Task objective: Only the stretch below from the line holding "グに出すのがおすすめですが・・・" through the line holding "bir kötülüğü engelleyen bir Müslüman, dinini" should be restated, word for word and with both ends included; pictures stay out.

Recorded data:
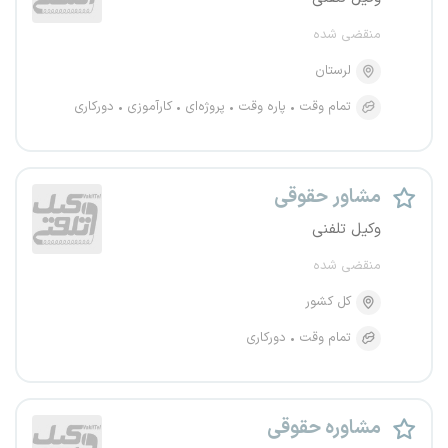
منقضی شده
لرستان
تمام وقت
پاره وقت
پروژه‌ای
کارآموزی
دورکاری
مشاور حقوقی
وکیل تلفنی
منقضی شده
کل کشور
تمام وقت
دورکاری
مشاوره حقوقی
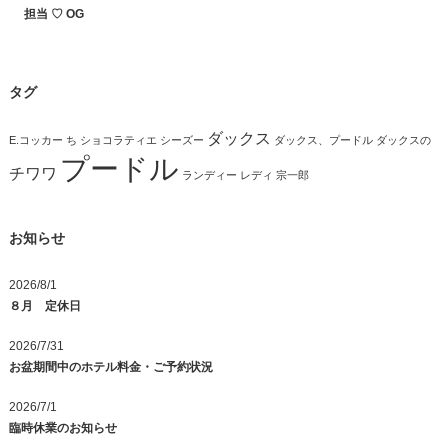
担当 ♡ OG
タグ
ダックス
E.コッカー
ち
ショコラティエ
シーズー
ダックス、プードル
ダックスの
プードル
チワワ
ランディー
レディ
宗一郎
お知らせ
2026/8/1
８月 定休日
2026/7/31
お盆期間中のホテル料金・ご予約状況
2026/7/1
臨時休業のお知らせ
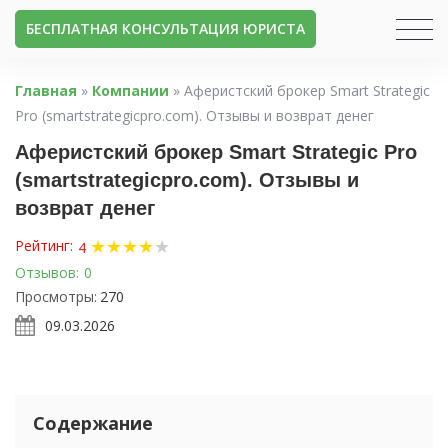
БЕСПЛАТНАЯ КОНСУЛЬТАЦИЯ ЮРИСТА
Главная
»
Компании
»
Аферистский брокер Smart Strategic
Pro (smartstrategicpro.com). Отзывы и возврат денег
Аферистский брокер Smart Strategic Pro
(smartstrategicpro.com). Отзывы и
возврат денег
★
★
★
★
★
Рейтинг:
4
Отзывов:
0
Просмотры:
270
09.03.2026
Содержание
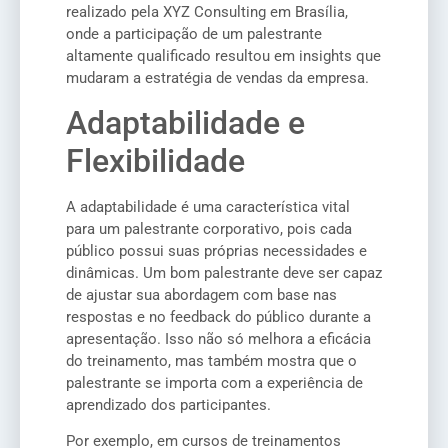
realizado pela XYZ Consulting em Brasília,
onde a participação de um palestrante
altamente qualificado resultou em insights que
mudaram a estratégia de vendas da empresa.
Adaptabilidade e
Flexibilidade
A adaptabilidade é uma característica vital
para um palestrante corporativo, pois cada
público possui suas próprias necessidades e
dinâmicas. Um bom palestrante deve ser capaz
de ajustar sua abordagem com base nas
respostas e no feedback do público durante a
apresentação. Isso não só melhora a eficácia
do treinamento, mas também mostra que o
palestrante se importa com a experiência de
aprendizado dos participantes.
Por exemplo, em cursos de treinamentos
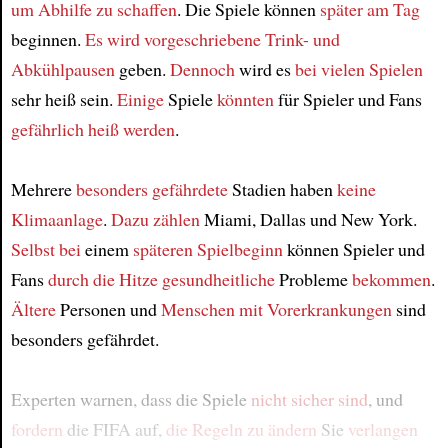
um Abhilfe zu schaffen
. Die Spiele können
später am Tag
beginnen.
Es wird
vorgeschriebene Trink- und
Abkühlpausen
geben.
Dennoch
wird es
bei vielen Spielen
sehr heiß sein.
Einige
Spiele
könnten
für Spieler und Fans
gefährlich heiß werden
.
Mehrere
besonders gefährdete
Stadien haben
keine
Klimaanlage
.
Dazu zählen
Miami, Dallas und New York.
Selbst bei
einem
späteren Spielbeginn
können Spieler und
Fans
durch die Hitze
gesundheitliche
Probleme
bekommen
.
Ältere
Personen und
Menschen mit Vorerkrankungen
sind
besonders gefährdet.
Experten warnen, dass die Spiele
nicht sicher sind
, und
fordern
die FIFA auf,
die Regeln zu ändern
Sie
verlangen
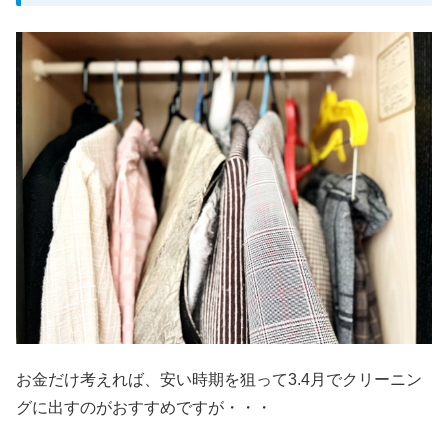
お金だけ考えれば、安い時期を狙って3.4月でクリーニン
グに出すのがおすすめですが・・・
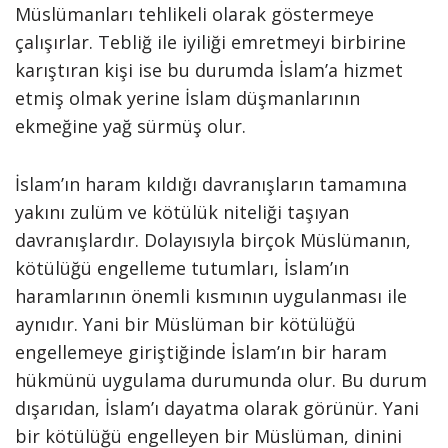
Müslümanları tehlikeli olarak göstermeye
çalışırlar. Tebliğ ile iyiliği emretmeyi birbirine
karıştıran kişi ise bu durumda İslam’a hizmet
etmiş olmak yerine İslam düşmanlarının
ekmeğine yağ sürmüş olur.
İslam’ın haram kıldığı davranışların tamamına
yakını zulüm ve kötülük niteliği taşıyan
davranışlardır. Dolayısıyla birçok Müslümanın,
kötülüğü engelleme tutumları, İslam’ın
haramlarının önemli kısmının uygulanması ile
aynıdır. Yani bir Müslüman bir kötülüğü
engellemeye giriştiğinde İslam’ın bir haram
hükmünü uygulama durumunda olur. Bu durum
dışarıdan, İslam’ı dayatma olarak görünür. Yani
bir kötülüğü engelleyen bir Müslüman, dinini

* * *

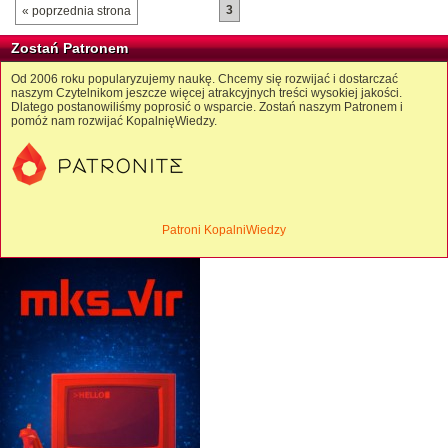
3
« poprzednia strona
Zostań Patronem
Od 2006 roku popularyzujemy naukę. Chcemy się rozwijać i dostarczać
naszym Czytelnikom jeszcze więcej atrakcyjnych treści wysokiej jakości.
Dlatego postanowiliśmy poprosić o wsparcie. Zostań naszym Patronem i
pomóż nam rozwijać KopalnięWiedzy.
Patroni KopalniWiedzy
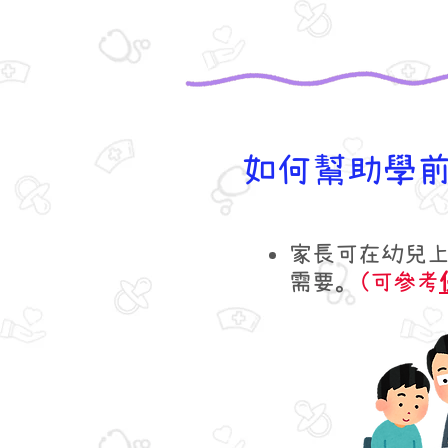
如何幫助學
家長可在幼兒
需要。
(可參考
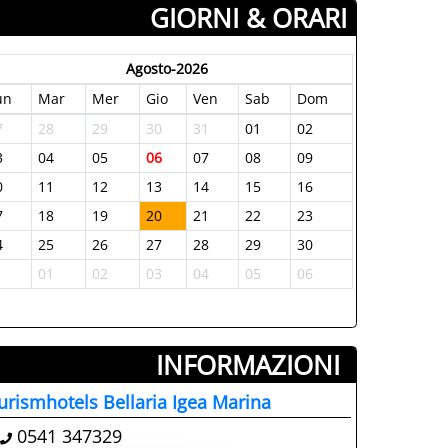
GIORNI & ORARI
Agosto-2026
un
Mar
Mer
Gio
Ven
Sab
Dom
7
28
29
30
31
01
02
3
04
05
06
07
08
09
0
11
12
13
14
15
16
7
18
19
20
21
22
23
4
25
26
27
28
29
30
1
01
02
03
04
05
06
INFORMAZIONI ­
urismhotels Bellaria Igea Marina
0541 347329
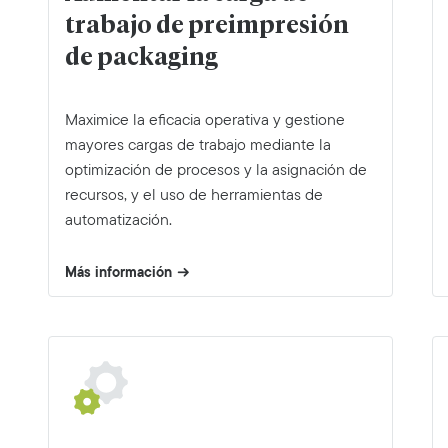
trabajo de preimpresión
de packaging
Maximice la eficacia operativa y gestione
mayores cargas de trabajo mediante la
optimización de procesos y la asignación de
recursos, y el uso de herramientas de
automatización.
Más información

* * *

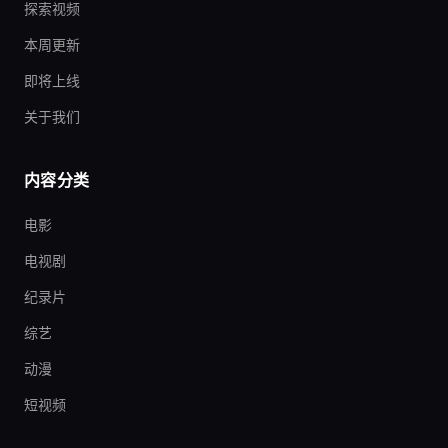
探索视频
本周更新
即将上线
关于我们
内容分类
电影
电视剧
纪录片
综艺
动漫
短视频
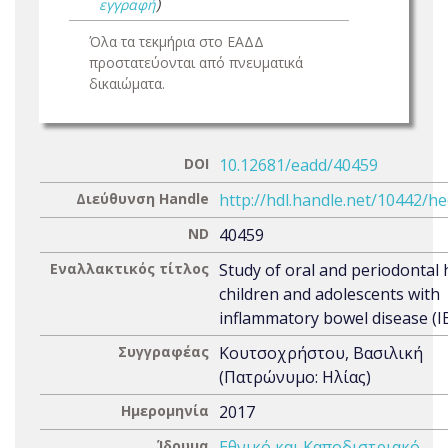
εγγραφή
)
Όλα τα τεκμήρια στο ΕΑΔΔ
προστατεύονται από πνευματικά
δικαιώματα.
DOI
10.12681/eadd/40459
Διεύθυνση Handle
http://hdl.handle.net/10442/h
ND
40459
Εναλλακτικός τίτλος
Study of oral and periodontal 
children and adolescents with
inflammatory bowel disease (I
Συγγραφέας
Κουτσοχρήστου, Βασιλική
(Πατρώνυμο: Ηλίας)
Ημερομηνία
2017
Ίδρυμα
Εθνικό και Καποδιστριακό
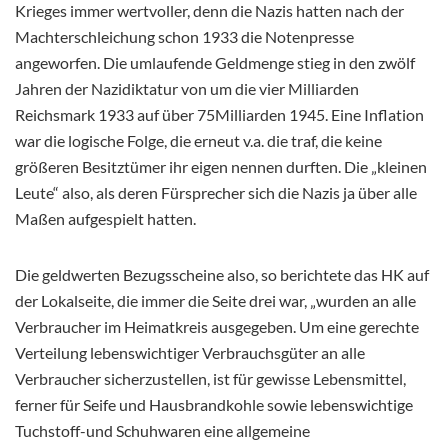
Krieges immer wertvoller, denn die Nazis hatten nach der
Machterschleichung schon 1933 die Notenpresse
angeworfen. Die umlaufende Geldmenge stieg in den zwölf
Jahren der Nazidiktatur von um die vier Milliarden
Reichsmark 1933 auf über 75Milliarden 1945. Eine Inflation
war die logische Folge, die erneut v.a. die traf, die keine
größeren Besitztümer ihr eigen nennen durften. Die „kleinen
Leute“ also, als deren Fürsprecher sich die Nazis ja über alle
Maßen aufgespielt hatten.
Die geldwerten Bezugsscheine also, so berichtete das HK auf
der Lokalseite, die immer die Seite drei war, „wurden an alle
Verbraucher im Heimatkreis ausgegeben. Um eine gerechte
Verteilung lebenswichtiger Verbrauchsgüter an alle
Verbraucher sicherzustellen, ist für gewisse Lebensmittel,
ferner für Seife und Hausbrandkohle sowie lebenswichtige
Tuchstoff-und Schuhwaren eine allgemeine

Result:
グに出すのがおすすめですが・・・
Müslümanları tehlikeli olarak göstermeye
çalışırlar. Tebliğ ile iyiliği emretmeyi birbirine
karıştıran kişi ise bu durumda İslam’a hizmet
etmiş olmak yerine İslam düşmanlarının
ekmeğine yağ sürmüş olur.
İslam’ın haram kıldığı davranışların tamamına
yakını zulüm ve kötülük niteliği taşıyan
davranışlardır. Dolayısıyla birçok Müslümanın,
kötülüğü engelleme tutumları, İslam’ın
haramlarının önemli kısmının uygulanması ile
aynıdır. Yani bir Müslüman bir kötülüğü
engellemeye giriştiğinde İslam’ın bir haram
hükmünü uygulama durumunda olur. Bu durum
dışarıdan, İslam’ı dayatma olarak görünür. Yani
bir kötülüğü engelleyen bir Müslüman, dinini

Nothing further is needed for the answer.